Reasons Servers Marked Down

Servers within a pool can have a status of up, down, or disabled (administratively disabled by an administrator). The status is determined by the associated health monitors applied to the server pool.

NSX Advanced Load Balancer can mark a server down for several reasons that can be accessed in three different ways. All methods show roughly the same information.

Down Health Score Icon: Hover the mouse over a server’s red status icon in the UI.
Down Event: Navigate to the events for the server, the pool, the virtual service. Expand the event to see full details. This information can be used to automatically generate an alert and potentially make further system changes. See the alerts overview for more info.
Server Page: Navigate to Applications > Pools > pool-name > Servers > server-name. This displays the analytics page for the server.

In this example, the Down-HTTP monitor is marking the server down, whereas the “System-HTTP” monitor is reporting the server as up.

Note:

The Passive monitor is a special type. A passive monitor will not mark a server down. Instead, if a passive monitor detects bad server-to-client responses, the monitor reduces the percentage of traffic load balanced to that server. Click the + sign next to the health monitor to show additional information regarding the server’s health status.

Common Reasons for Marking Down a Server

ARP Unresolved: The SE could not resolve the MAC address of the server’s IP address (when in the same layer two domain) or failed to initiate a TCP connection (when the server is a layer three hop away).

Payload Mismatch: The health monitor expects specific content to be returned in the response body (HTTP or TCP). In the example, an excerpt of the server’s response is shown. Often this type of error occurs when a server’s first response is to send a redirect to a client. The expected content appears in the client browser, but from NSX Advanced Load Balancers perspective, the client received a redirect.
Response Code Mismatch: HTTP health checks may be configured to expect a specific response code, such as 2xx. Meanwhile, the server may send back a different code, such as 404.
Response Timeout with a Threshold Violation: Health monitors wait a timeout period for a response, and every health monitor can be assigned its own threshold and timeout period.

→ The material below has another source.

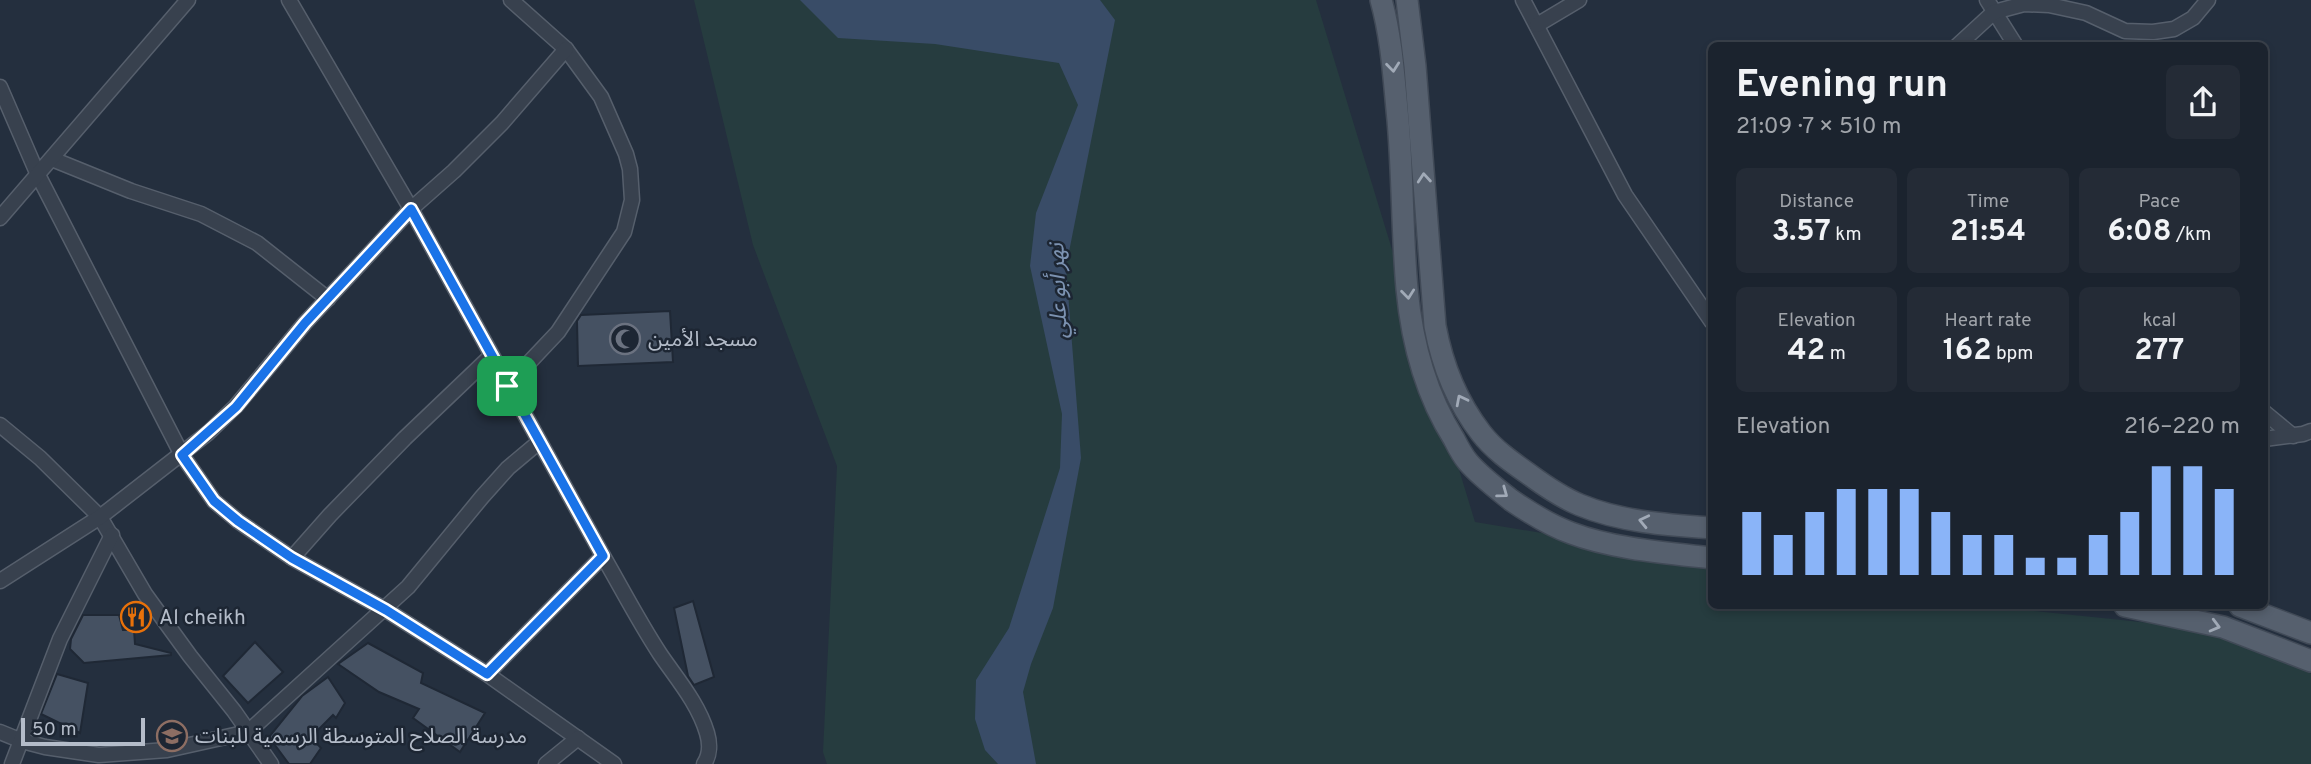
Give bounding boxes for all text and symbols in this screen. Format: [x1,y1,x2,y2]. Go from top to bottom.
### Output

If a valid response is not received within the timeout period, for N consecutive times equal to the threshold, then the server is marked down.

While NSX Advanced Load Balancer is engineered for easy troubleshooting, there are times when more advanced tools may be required. At these times, it may be useful to capture a trace of the conversation between the SE and the server. (Navigate to Operations > Traffic Capture. For more information, see Traffic Capture.)

Tools such as ping and curl can prove helpful when launched from a client machine to the server. However, these tools may not be reliable when executed by administrators from SEs. This is due to the dual network stacks used for the data plane and management.

For example, a tool such as a ping is executed from Linux using the SE management IP and network. The results can be different from than the SE is reporting when it is health checking through its data NICs and networks. For the ping example, use ping -l to verify the interface used.